The new center will assist New Jersey students in grades seven through 12 in identifying and training for professions that now attract less than 25 percent of either men and women. These include engineering, science, technology and the building trades for women, and nursing and nutrition for men.
Activities during the pilot year will include building partnerships between the education and workforce development communities and identifying model programs for nontraditional career development. The new center will also help develop a career Web site; training programs for students, educators and parents; and a summer “Nontraditional Career Week at Rutgers University” for middle and high school students.
Rutgers–Camden literacy initiative
A $1.2 million grant from the John S. and James L. Knight Foundation to a Rutgers–Camden center will support an early literacy education program designed to serve more than 1,000 Camden children. Under the aegis of the Camden campus’s Center for Strategic Urban Community Leadership (CSUCL), the Rutgers/LEAP Early Childhood Development Initiative will deliver a comprehensive approach to strengthening early childhood education and family literacy in the city of Camden. In collaboration with the Camden school district’s early childhood program and the children’s literacy initiative, the project will seek to improve the verbal, written and language skills of preschool students, involving the children, their teachers and their parents.
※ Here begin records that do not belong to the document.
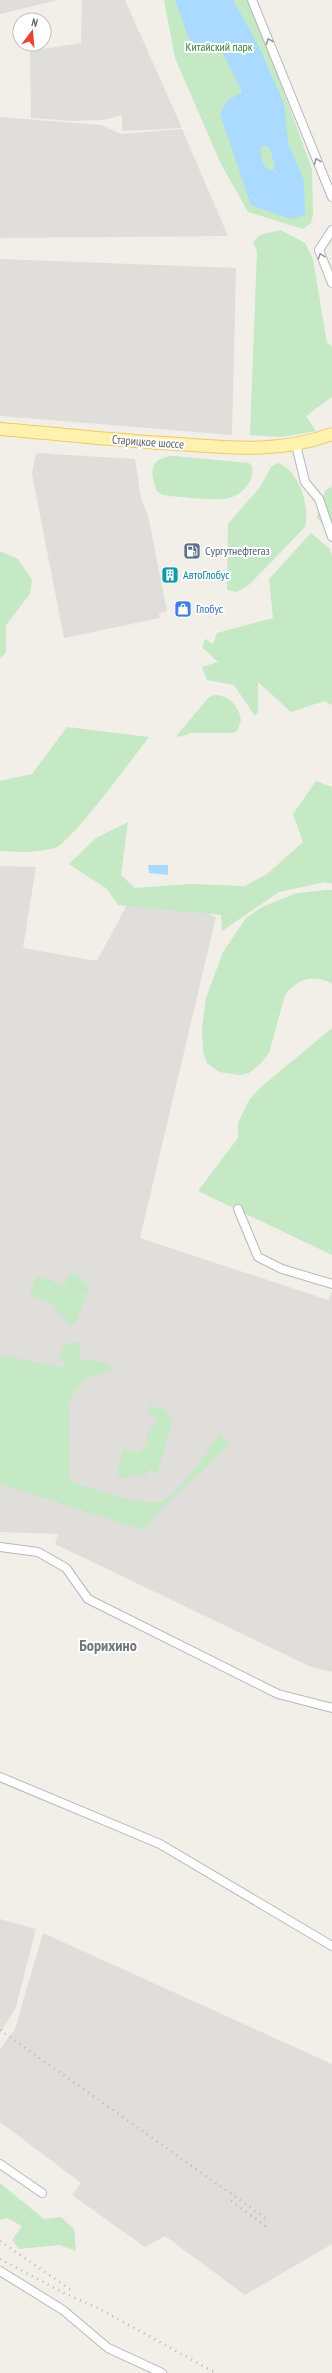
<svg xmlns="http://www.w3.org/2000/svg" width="332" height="2373" font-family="'PT Sans Narrow',sans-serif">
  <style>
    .industrial { fill: #e0deda }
    .green { fill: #c5e8c5 }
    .water { fill: #aadaff; fill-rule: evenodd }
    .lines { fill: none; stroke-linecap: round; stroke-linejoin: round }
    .minor-casing { stroke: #b5b8bc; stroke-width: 10 }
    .primary-casing { stroke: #f2c960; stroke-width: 14 }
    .minor { stroke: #fff; stroke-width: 8 }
    .primary { stroke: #fff2af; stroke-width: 12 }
    .rail { stroke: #b6b7b8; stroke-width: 2.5; stroke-dasharray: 1 5; stroke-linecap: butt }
    .oneway { stroke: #979a9d }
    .labels { text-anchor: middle; stroke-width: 4; stroke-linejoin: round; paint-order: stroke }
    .park-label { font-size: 12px; fill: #348238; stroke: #fff }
    .street-label { font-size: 12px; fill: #5f6368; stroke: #fff }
    .service-label { font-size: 12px; fill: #4e5e75; stroke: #fff; text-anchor: start }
    .culture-label { font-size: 12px; fill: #0d838f; stroke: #fff; text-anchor: start }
    .shop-label { font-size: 12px; fill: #366cbe; stroke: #fff; text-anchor: start }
    .district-label { font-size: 16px; font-weight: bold; fill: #70757a; stroke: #fff }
  </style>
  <rect width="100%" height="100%" fill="#f1efe8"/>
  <!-- industrial -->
  <path class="industrial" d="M0,0h58l-58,14z
    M82,0h43l57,128 -60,3v-16l-19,5 -31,1 -41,-3 -1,-67 51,-8z
    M0,117l101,8 20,9 61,-5 46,107 -228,2z
    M0,259l236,9 -4,167 -232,-19z
    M36,453l99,6 6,39 7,17 19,96 -8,2 1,5 -96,20 -32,-164z
    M0,866l36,1 -13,81 74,13 31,-58 71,7 17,7 -76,321 188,62 4,-9v381l-21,-5 -256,-123 3,-10 -58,-2z
    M0,1919l36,10 -20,78 -16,27z
    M43,1933l289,131v180l-87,51 -80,-59 -20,11 -73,-52 9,-12 -81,-61v-73l15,-20z"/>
  <!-- green -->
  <path class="green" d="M164,0h86l62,169 1,46 -2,8 -8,6 -55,-17 -28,-50 -45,-104z
    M280,230l25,13 8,16 14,84 5,3v51l-26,19 10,15 -34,6 -32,-2 7,-184 -4,-9 7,-7z
    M174,456l75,7 3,3c3,14 -9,28 -23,32 -10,3 -54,-1 -66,-3l-6,-4c-8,-19 -7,-34 17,-35z
    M278,463c22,8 32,44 27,64l-55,57 -13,8 -10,-2 1,-66 32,-37 11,-20z
    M332,486v47l-15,-15 8,-27z
    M311,533l18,15 3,7v150l-8,-4 -33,11 -33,-30v30l-3,4 -21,-31 -27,-5 -5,-13 16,-5 -16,-15 3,-8 8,5 4,-11 56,-15 -4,-39z
    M0,551l18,8 14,21 -2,14 -24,31v27l-6,7z
    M215,695c15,1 24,11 26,26l-4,10 -5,2h-40l-14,4 -1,-2 32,-38z
    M67,727l82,10c-14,18 -78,106 -94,111 -18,5 -37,4 -55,3v-70l32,-7z
    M316,781l16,6v97l-7,-2 -46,10 -57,39 -1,-16 -103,-10 -11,-16 -38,-25 27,-26 32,-16 -7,53 14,13 55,-4 55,2 22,-12 36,-32 -10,-28z
    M327,890h5v94c-17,-11 -36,-5 -47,11l-16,58 -8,10 -12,10 -9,2 -21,-3 -12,-9 -4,-12 -1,-22 4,-31 17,-46 23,-34 16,-11 35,-14z
    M332,1028v227l-134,-64 40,-53v-15l11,-23 12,-13z
    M76,1273l13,14 -13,36 -7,2 -19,-23 -21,-7 8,-19 28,9 4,-11z
    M79,1342l2,18 22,2 11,8 -30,9 -16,23 2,79c16,6 77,27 92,20 22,-12 43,-48 58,-67l9,11 -66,62 -20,23 -143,-46v-129l66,13 -7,-14 8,-11z
    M149,1405l17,5 7,11 -16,52 -9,-3 -2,7 -16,-4 -2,6 -12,-3 7,-27 15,3 10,-8 -1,-11 11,-14 -10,-7z
    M0,2183l44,36 17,-2 13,12 2,22 -17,-6 -40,4 -7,-9 10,-14 -15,-8 -7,2z"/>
  <!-- water -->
  <path class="water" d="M175,0h58l26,47 25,57 4,39 16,37 1,35 -15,4 -39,-14 -31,-91 7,-13 15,-9 -20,-41h-23l-10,-12zM266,146l4,2 5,19 -3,4 -8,-5 -3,-11v-8z
    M148,865h20v10l-19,-2z"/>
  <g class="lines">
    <!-- minor casing -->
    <g class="minor-casing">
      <path id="minor" d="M252,0l80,197
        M332,230l-13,20 13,33
        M296,445l9,37 14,17 13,38
        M238,1209l20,48 24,12 50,15
        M0,1547l38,5 28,16 22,31 190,95 54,14
        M0,1777l160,67 172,102
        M0,2164l42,29
        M0,2271l63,39 45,38 54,25"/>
    </g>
    <!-- primary casing -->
    <g class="primary-casing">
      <path id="primary" d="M0,429c60,5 119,12 179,15 54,4 101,9 153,-10"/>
    </g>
    <!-- minor -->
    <use href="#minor" class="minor"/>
    <!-- primary -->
    <use href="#primary" class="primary"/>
    <!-- rail -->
    <path class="rail" d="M0,2030l268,190
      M231,2201l36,26
      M0,2241l71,49
      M0,2259l66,35 32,14 118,65"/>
  </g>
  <!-- one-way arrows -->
  <defs><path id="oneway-chevron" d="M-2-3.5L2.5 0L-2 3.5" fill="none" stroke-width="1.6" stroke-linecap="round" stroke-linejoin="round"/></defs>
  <g class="oneway">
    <use href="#oneway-chevron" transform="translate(269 41) rotate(-112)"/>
    <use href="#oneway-chevron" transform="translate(317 161) rotate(-112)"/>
    <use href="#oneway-chevron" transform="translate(321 256) rotate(-108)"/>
  </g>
  <!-- icons -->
  <defs>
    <g id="fuel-square" transform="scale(0.9)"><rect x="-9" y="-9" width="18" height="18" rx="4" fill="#5c6f8a" stroke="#fff"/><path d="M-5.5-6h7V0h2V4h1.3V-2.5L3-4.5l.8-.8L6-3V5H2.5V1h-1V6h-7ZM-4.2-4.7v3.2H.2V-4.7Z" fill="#fff"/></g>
    <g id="building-square" transform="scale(0.9)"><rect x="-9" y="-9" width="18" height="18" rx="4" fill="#0f9aa8" stroke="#fff"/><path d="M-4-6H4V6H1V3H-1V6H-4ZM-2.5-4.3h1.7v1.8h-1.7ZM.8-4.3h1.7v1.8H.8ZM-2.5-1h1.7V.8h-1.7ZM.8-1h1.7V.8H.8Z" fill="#fff"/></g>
    <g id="shop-square" transform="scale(0.9)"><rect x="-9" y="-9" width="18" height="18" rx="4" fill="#3f7fe0" stroke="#fff"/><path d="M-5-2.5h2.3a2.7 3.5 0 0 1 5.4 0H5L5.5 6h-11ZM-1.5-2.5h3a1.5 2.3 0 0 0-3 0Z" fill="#fff"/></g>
  </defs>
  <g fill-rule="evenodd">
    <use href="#fuel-square" x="192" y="551"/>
    <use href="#building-square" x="170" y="575"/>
    <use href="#shop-square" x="183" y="609"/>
  </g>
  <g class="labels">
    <!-- park labels -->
    <g class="park-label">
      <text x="219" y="51">Китайский парк</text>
    </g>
    <!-- street labels -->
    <g class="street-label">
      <text transform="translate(148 442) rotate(4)" y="4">Старицкое шоссе</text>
    </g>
    <!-- service labels -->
    <g class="service-label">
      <text x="205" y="555">Сургутнефтегаз</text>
    </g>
    <!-- culture labels -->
    <g class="culture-label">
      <text x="183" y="579">АвтоГлобус</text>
    </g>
    <!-- shop labels -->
    <g class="shop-label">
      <text x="196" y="613">Глобус</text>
    </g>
    <!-- district labels -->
    <g class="district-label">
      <text x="108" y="1651">Борихино</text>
    </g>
  </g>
  <!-- north arrow -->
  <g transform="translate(32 32) rotate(16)"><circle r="19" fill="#ffffff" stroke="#bfc1c3"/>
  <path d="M0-3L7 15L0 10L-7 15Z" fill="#ea4335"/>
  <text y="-6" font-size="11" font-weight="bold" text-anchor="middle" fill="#5f6368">N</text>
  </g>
</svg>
The project already has been tested successfully in a 2002 Knight Foundation-funded pilot program administered by the Rutgers-Camden CSUCL. In this new phase, 92 teachers will learn and use specifically designed literacy techniques in the classroom. The program will engage teachers, parents and staff at Camden preschools through training activities to enhance teaching effectiveness, improve language abilities of children, empower parents and transform the organizational culture of preschool centers.
Probing racial and gender equity in higher education The U.S. Supreme Court in June affirmed the right of colleges and universities to continue to consider race as a factor in their admissions policies. Rutgers’ Institute for Women’s Leadership has received a $346,000 Ford Foundation grant to probe beyond admissions standards.
The two-year research initiative, called “Reaffirming Action: Designs for Diversity in Higher Education,” will produce an on-the-ground view of what faculty members in higher education are successfully doing to create change where inequity exists. Faculty-led teams from a variety of institutions, including Rutgers, will discuss progress on diversity issues, compare strategies and develop new approaches to addressing barriers.